TEXT PASSAGE
Chapter XXX

Discipline Attempted

The signers of the Act and Testimony, therein covenanted with each other, respecting disseminators of doctrinal errors, to “make every lawful effort to subject all such persons, especially if they be ministers, to the just exercise of discipline, by the proper tribunal.” In accordance with this announcement, several prosecutions took place, resulting in a demonstration of the futility of expecting to restore an extensively corrupted Church, by means of personal process against individuals. In every instance, the whole party at once made common cause with the accused. Every art of party management was brought. into requisition, to confuse and embarrass the proceedings, to weary out the prosecution, to create side issues, and distract the public attention from the real questions; to prevent calm and candid investigation, and secure the immunity of the accused. And the success of these measures demonstrated, beyond question, that the signers of the Act and Testimony did not exaggerate the extent of the danger, that the evil was already beyond correction by the ordinary remedies of the Constitution.

Already, before the Act and Testimony was written, the case of the Rev. George Duffield had been tried before the Presbytery of Carlisle. This gentleman published, in 1831, an octavo volume of 613 pages, on “Spiritual Life, or Regeneration.” The dedication tendered the work to the people of his charge, “as an atonement for occasional attempts, in the early periods of his ministry among them, to explain the great fact of a sinner’s regeneration, by the aid of a philosophy, imbibed in his theological education, interwoven in many of his exhibitions of scriptural truth; but for years past repudiated, by their much‑attached pastor.” The philosophy and explanations thus repudiated, were those of the Westminster standards; as the author distinctly indicates in the course of his discussions.

WRITTEN TASKS
1. In the chapter on attempted discipline, how many pages did the octavo volume on "Spiritual Life, or Regeneration" contain?
2. Write out the part of the chapter on attempted discipline starting with "Already, before the" and going on through "of his discussions.".

DATA EXTRACT
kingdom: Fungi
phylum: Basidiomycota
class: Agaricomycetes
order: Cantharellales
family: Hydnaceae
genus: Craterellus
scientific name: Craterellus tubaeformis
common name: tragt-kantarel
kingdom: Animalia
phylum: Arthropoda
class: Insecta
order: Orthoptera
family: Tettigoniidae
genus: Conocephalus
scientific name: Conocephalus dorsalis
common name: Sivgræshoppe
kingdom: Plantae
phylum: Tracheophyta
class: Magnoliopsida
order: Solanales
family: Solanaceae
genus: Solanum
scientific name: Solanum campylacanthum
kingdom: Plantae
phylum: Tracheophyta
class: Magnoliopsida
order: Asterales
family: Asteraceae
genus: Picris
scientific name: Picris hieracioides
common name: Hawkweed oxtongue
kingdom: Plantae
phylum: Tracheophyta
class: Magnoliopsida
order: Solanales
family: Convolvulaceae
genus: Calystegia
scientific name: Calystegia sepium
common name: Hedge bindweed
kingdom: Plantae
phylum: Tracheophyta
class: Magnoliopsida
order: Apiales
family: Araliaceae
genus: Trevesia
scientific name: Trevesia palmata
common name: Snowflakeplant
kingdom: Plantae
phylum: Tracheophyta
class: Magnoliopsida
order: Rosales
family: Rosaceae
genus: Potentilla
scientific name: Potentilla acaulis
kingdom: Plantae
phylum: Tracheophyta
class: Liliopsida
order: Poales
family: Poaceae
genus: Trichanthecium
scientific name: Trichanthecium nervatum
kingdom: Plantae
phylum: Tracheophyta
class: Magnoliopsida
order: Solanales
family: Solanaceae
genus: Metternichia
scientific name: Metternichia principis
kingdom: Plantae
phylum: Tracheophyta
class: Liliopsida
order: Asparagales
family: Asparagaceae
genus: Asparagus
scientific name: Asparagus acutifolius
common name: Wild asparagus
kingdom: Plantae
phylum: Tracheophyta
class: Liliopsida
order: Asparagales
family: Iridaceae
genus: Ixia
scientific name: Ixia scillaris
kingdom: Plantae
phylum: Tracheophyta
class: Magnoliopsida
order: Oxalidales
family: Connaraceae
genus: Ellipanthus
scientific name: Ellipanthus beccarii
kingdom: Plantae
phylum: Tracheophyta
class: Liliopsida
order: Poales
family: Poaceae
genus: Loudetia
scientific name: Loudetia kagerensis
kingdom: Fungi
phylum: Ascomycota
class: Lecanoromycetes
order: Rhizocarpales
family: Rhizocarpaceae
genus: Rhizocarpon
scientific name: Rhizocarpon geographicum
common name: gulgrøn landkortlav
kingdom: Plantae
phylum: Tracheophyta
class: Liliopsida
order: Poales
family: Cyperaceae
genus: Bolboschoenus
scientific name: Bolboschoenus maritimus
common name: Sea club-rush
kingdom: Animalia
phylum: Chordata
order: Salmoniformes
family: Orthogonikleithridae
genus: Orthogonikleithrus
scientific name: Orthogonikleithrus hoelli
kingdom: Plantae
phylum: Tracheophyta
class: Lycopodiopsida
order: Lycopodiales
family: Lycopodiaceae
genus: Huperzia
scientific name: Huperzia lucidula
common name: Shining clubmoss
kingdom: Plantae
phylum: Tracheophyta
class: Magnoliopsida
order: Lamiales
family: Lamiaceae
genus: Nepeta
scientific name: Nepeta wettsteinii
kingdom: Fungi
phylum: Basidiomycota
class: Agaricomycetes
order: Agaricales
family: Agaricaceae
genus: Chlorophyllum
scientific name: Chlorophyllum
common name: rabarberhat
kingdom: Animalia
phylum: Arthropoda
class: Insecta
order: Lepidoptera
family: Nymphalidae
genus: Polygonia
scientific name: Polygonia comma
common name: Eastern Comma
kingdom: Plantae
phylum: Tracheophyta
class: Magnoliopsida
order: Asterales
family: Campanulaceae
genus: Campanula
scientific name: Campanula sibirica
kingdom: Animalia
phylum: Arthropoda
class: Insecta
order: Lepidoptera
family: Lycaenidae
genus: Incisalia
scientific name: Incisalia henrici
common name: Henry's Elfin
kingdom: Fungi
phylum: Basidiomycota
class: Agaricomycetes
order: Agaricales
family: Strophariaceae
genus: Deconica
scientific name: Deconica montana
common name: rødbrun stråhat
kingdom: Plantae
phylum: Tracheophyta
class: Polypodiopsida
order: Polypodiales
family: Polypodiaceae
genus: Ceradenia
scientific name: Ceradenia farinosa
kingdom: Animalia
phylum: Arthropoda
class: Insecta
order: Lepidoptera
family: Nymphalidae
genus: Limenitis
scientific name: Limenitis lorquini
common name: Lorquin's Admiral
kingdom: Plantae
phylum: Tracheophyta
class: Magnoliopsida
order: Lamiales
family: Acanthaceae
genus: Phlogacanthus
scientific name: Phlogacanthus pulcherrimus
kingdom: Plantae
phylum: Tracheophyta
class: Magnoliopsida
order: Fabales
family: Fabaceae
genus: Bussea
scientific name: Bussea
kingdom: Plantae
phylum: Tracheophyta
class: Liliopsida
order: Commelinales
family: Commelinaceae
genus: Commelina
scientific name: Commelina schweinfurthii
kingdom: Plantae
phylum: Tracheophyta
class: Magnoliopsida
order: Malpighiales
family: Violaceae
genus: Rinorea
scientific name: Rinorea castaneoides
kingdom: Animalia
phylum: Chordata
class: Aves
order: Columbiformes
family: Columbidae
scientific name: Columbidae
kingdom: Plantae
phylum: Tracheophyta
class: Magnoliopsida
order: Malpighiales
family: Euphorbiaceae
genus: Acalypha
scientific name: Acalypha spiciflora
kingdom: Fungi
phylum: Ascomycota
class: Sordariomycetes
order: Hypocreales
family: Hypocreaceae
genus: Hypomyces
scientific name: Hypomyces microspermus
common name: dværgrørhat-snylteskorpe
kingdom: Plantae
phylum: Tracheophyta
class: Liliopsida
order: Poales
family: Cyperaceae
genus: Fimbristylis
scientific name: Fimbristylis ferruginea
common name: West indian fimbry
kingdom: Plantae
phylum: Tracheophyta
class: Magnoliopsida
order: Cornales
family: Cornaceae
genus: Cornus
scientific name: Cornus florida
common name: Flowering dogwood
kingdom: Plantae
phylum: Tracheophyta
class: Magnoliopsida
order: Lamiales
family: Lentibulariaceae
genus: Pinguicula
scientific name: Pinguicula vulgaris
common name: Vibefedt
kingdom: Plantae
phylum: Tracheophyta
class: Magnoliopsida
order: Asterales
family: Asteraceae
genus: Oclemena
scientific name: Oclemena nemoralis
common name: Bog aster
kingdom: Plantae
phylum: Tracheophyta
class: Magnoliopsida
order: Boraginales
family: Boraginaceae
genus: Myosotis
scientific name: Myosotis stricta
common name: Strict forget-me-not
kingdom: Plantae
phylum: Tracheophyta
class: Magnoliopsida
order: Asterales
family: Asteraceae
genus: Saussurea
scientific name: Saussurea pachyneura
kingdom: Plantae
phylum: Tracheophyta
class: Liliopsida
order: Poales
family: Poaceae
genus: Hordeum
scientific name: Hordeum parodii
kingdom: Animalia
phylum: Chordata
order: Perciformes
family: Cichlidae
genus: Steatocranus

THE REPLIES
1. 613 pages

2.
Already, before the Act and Testimony was written, the case of the Rev. George Duffield had been tried before the Presbytery of Carlisle. This gentleman published, in 1831, an octavo volume of 613 pages, on “Spiritual Life, or Regeneration.” The dedication tendered the work to the people of his charge, “as an atonement for occasional attempts, in the early periods of his ministry among them, to explain the great fact of a sinner’s regeneration, by the aid of a philosophy, imbibed in his theological education, interwoven in many of his exhibitions of scriptural truth; but for years past repudiated, by their much‑attached pastor.” The philosophy and explanations thus repudiated, were those of the Westminster standards; as the author distinctly indicates in the course of his discussions.